6. Not commenting important design choices - power management, locks, state management, use of workitems, DPCs, timers, global resource usage, resource pre-allocation, complex expressions/conditional statements.
7. Commenting about things that are obvious from the name of the API being called. Making your comment the English language equivalent of the function name (such as writing the comment “Create the Device Object” when calling WdfDeviceCreate).
8. Don’t create macros that have a return call. See Functions (C++).
9. No or incomplete Source Code Annotations (SAL). See SAL 2.0 Annotations for Windows Drivers.
10. Using macros instead of inline functions.
11. Using macros for constants in place of constexpr when using C++
12. Compiling your driver with the C compiler, instead of the C++ compiler to ensure you get strong type checking.

Error Handling

1. Not reporting critical driver errors and gracefully marking the device non-functional.
2. Not returning appropriate NT error status that translates to meaningful WIN32 error status.
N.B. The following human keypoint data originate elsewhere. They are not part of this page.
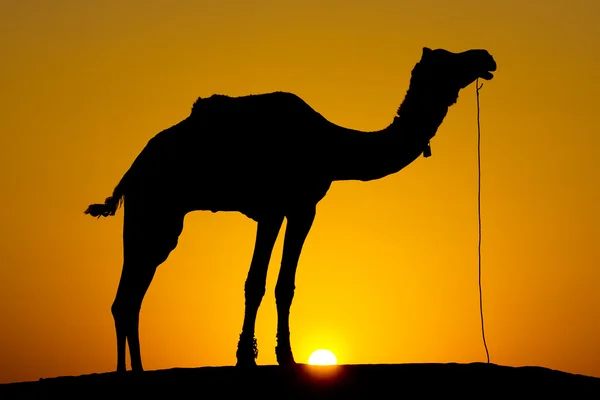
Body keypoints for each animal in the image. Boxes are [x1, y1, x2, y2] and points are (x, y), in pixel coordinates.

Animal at [84, 48, 496, 374]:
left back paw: (135, 370)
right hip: (153, 208)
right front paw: (247, 357)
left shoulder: (301, 208)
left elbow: (285, 285)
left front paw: (286, 356)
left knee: (128, 299)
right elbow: (255, 283)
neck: (332, 146)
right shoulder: (273, 207)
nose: (485, 57)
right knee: (127, 297)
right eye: (448, 59)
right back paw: (127, 372)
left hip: (160, 218)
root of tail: (132, 170)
See Using NTSTATUS Values.
3. Not using NTSTATUS macros to check the returned status of system functions.
4. Not asserting on state variables or flags where needed.
5. Checking to see if the pointer is valid before accessing it to work around race conditions.
6. ASSERTING on NULL pointers. If you attempt to use a NULL pointer to access memory Windows will bug check. The parameters of the bug check will provide the necessary information to fix the null pointer. Overtime, when many unneeded ASSERT statements are added to the code, they consume memory and slow the system.
7. ASSERTING on object context pointer. The driver framework guarantees that object will always get allocated with context.

Tracing

1. Not defining WPP custom types and using it in trace calls to get human readable traces messages. See Adding WPP Software Tracing to a Windows Driver.
2. Not using IFR tracing. See Using Inflight Trace Recorder (IFR) in KMDF and UMDF 2 Drivers.
3. Calling out function names in WPP trace calls. WPP already tracks function names and line numbers.
4. Not using ETW events to measure performance and other critical user experience impacting events. See Adding Event Tracing to Kernel-Mode Drivers.
5. Not reporting critical errors in eventlog and gracefully marking the device non-functional.

Verification

1. Not running driver verifier with both standard and advanced settings during development and testing. See Driver Verifier. In the advanced settings, it is recommended to enable all rules, except those rules that are related to low resource simulation. It is preferable to run the low resource simulation tests in isolation to make it easier to debug issues.
2. Not running DevFund test on the driver or the device class the driver is part of with advanced verifier settings enabled. See How to run the DevFund Tests via the command-line.
3. Not verifying that the driver is HVCI compliant. See Implement HVCI compatibile code.
4. Not running AppVerifier on WUDFhost.exe during development and testing of user mode drivers. See Application Verifier.
5. Not checking usage of memory using the !wdfpoolusage debugger extension at runtime to make sure WDF objects are not abandoned. Memory, requests and workitems are common victims of these issues.
6. Not using the !wdfkd debugger extension to inspect the object tree to make sure objects are parented correctly and checking the attributes of major objects such WDFDRIVER, WDFDEVICE, IO.